--- TASK INSTRUCTIONS ---
A faithful, complete copy of the entries below is required, with images removed.

--- GIVEN INFORMATION ---
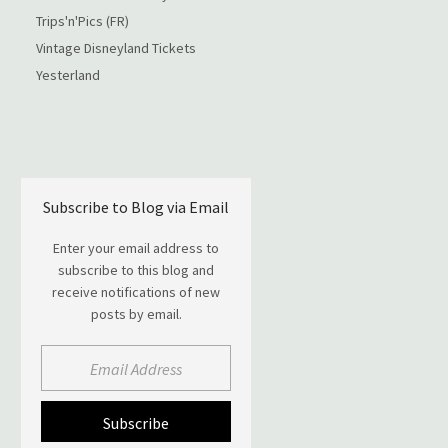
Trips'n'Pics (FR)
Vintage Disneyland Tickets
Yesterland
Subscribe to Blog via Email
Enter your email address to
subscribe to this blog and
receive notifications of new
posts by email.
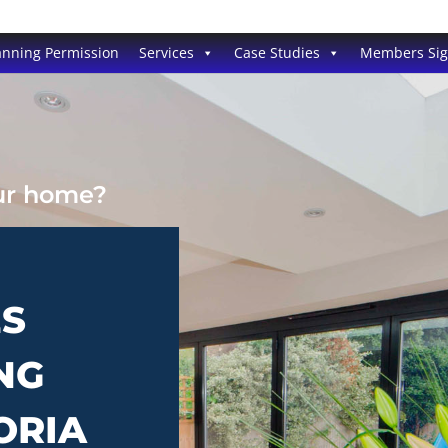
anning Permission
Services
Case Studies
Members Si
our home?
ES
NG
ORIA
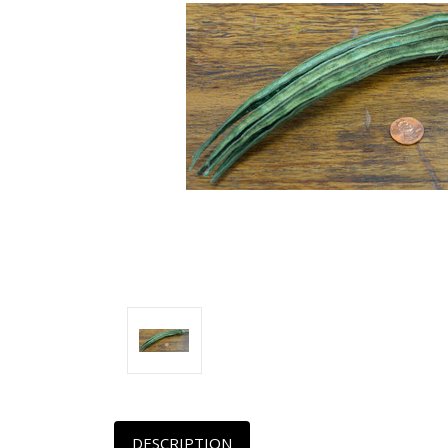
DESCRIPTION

--- SOLUTION ---
Trips'n'Pics (FR)
Vintage Disneyland Tickets
Yesterland
Subscribe to Blog via Email
Enter your email address to
subscribe to this blog and
receive notifications of new
posts by email.
anning Permission
Services
Case Studies
Members Si
our home?
ES
NG
ORIA
DESCRIPTION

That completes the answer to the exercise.